No tardó mucho que nos cargasen, y volviendo a nuestro viaje andando un buen pedazo, yo iba muy desfallecido con el largo camino y con el peso de la gran carga y los continuos palos que me daban; también iba cojo y muy maltratado, porque llevaba los pies y manos desportillados; llegando cerca de un arroyo que corría mansamente, pareciome haber hallado con mi buena dicha sutil ocasión para lo que pensaba, lo cual era derrengarme por las ancas y echarme en tierra muy obstinado de no levantarme para pasar el arroyo, aunque me diesen veinte mil palos, y aunque me diesen con una espada, antes morir que no levantarme, porque como a cosa vieja y doliente me diesen carta de horro, y también pensaba que por no detenerse los ladrones, yendo de huida con su robo, quitarían la carga de mis cuestas y la repartirían por los otros mis compañeros, y me dejarían allí para que me comiesen lobos y buitres.
Pero mi desdichada suerte no quiso que tan buen consejo me aprovechase, porque el otro asno, adivinando mi pensamiento, se dejó caer con su carga en tierra como muerto, y aunque le daban muchos palos y le metían aguijones, y le alzaban por la cola, y le hacían otros muchos remedios, ni les aprovechaba alzarle las piernas, ni aunque le revolvían el cuerpo de una parte a otra, nunca probó a levantarse; hasta que finalmente los ladrones (y con la postrimera esperanza), habiendo hablado entre sí, porque no estuviesen tanto sirviendo a un asno muerto, y más, en verdad, se podía decir de piedra, y no detuviesen su huida, quitáronle la carga y repartiéronla entre mí y mi caballo, y a él con sus espadas cortáronle las piernas y apartáronle un poco del camino, y medio vivo lanzáronlo de una altura abajo en un valle muy hondo.
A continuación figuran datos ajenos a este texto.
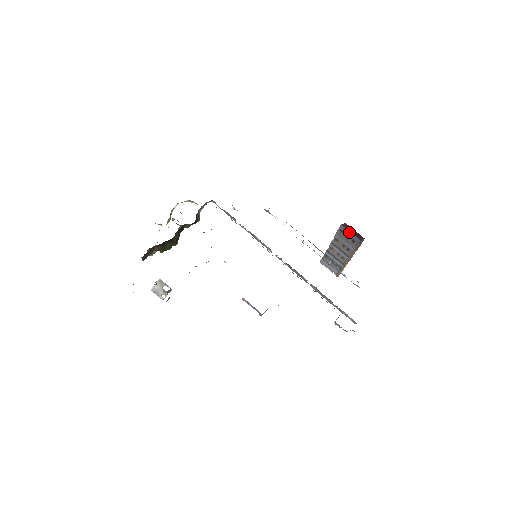
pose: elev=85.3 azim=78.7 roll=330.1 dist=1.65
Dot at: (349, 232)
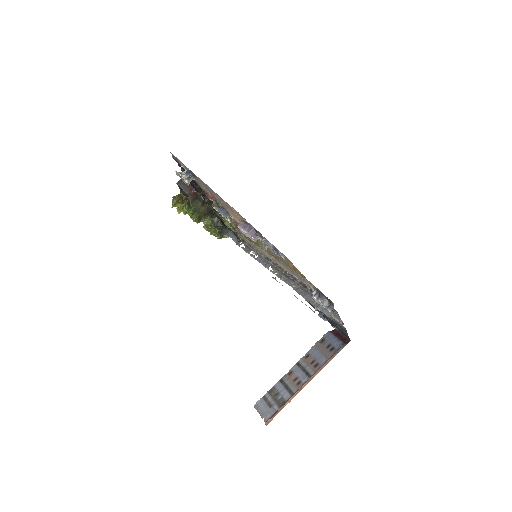
Dot at: (334, 337)
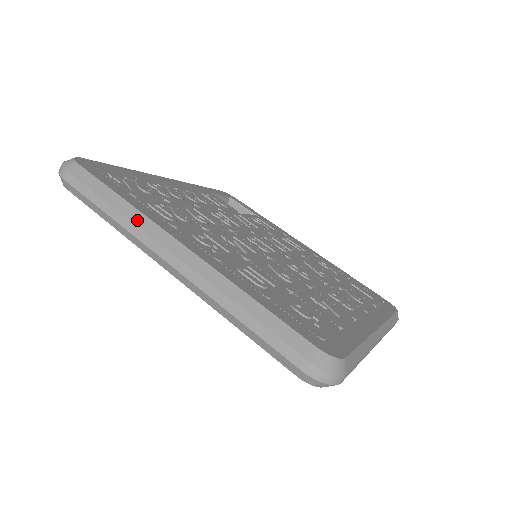
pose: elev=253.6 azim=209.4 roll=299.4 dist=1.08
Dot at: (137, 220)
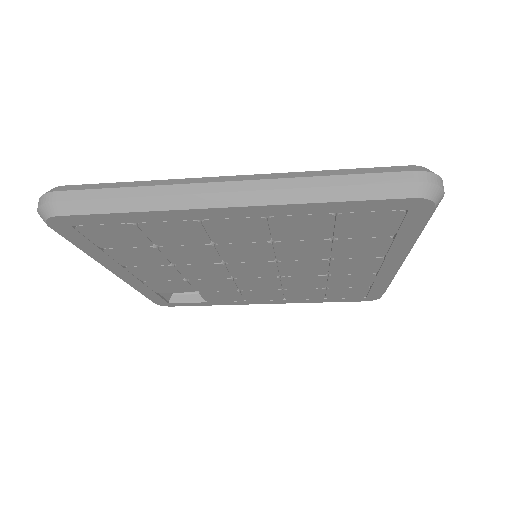
Dot at: (170, 183)
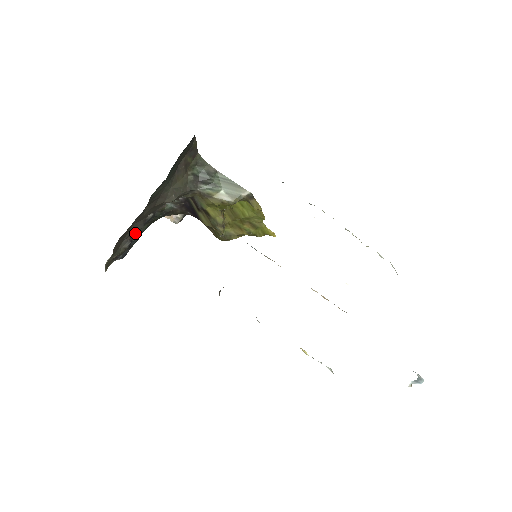
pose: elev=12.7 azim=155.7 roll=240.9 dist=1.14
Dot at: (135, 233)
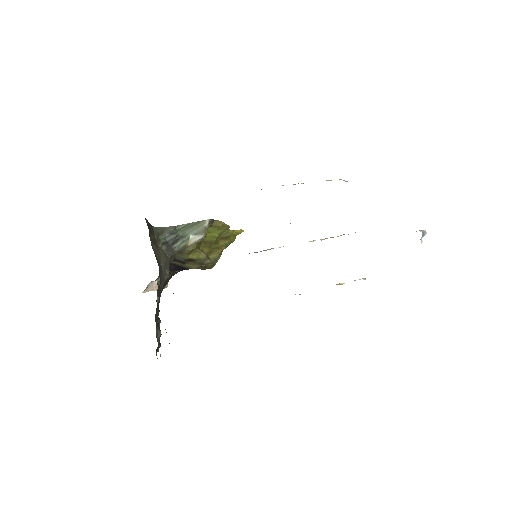
Dot at: (157, 321)
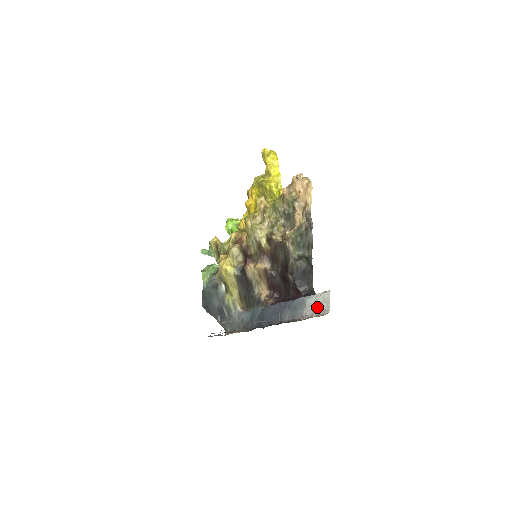
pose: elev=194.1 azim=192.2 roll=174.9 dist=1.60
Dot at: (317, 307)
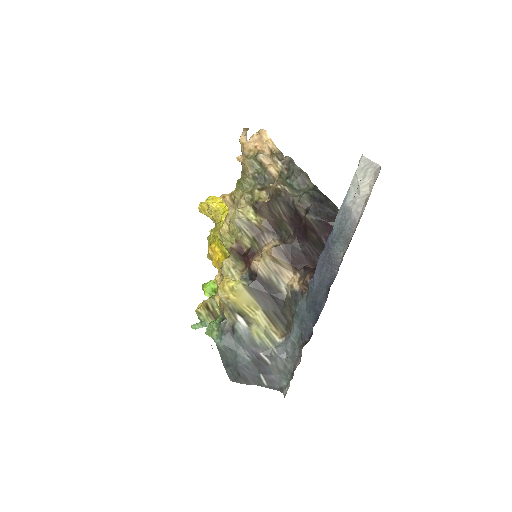
Dot at: (363, 187)
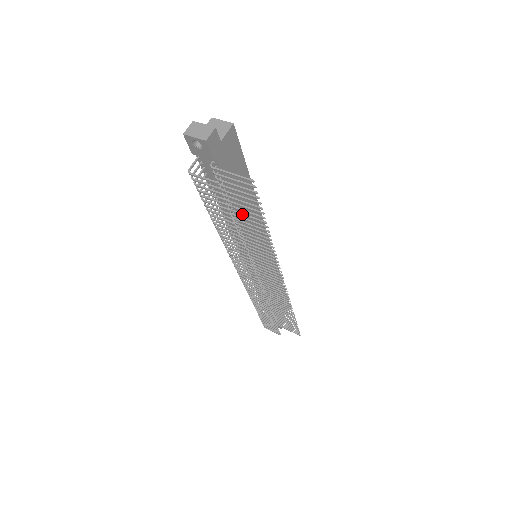
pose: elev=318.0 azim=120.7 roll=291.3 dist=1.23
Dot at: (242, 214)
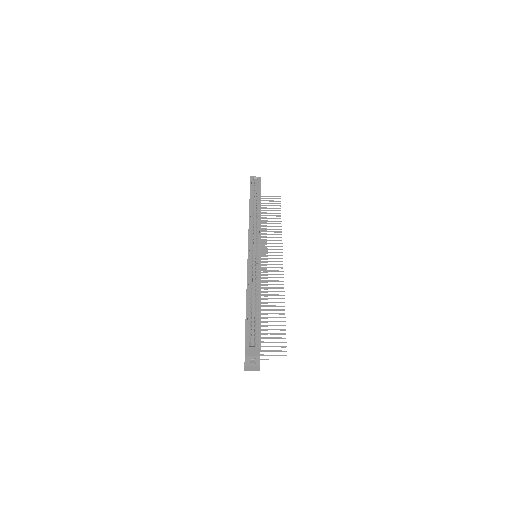
Dot at: occluded
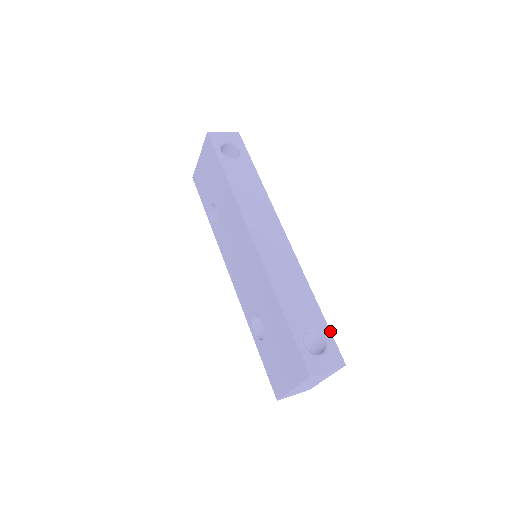
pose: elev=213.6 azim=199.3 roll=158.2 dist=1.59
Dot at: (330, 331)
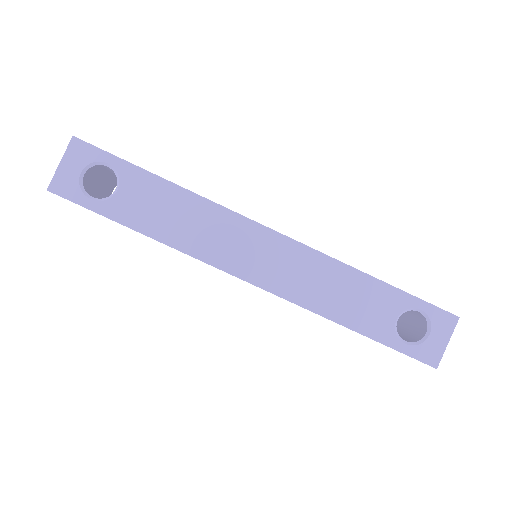
Dot at: (417, 298)
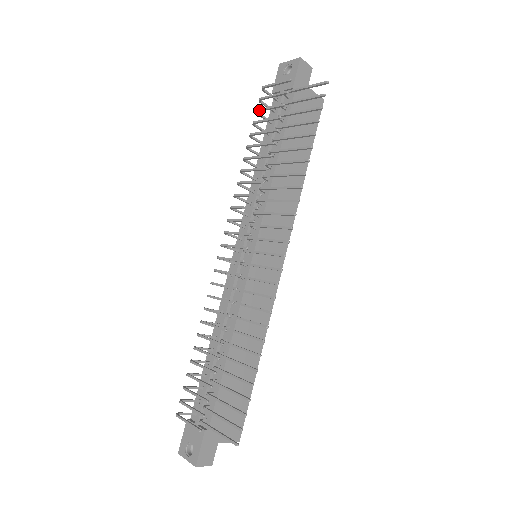
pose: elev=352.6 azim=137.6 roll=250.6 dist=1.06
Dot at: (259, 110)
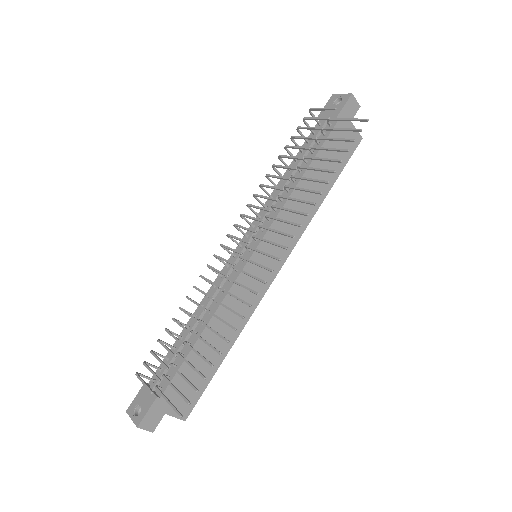
Dot at: (300, 127)
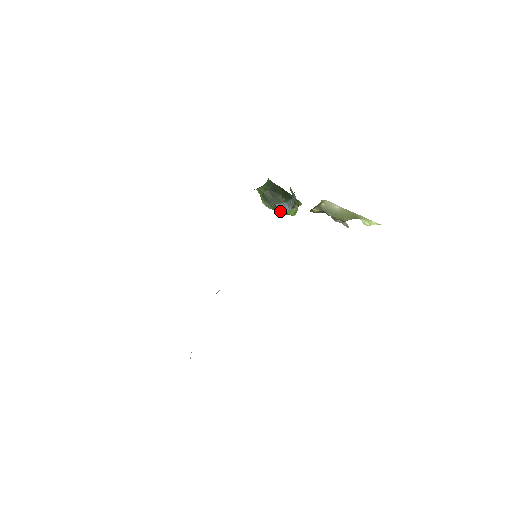
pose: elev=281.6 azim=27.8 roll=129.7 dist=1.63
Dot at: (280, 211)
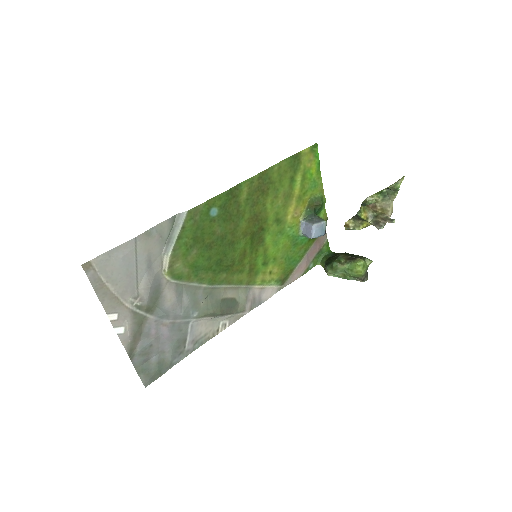
Dot at: (337, 266)
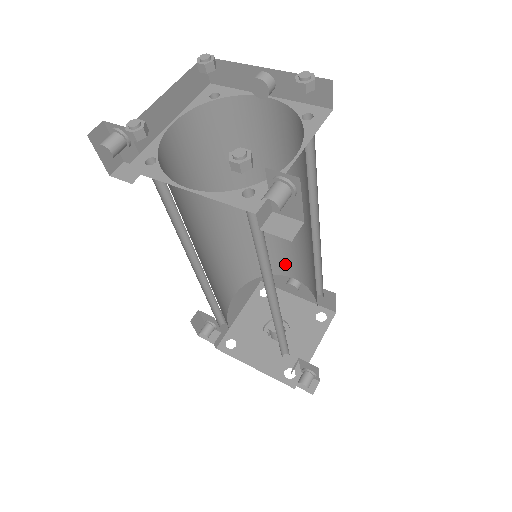
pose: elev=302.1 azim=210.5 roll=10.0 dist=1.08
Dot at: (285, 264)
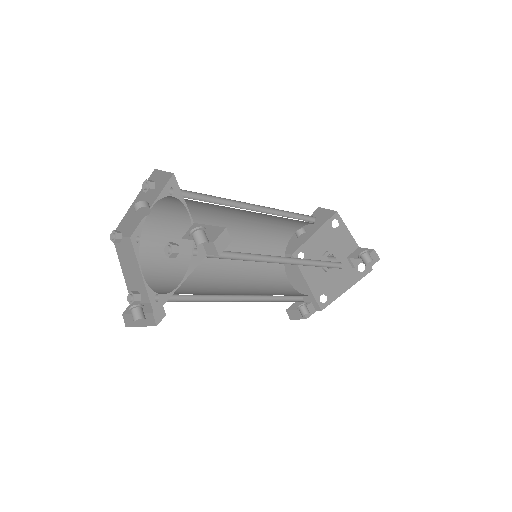
Dot at: (281, 234)
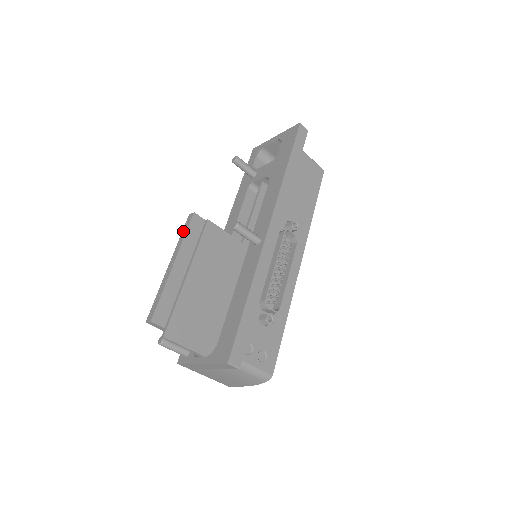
Entonces yo, pensando entre mí la desdicha del triste de mi compañero, acordé, apartados de mí todos fraudes y engaños, como buen asno provechoso, servir a mis señores, cuanto más que, según lo que yo les oía estar hablando, cerca de allí estaba su casa, donde habíamos de descansar y reposar del fin de nuestro camino, porque allí era su morada.
Finalmente, pasada una cuestezuela no muy áspera, llegamos al lugar donde íbamos. En llegando, luego nos descargaron, y metieron lo que traíamos dentro de casa. Yo, aliviado del peso de la carga, por refrescarme del cansancio, en lugar de baño comencé a revolcarme en el polvo.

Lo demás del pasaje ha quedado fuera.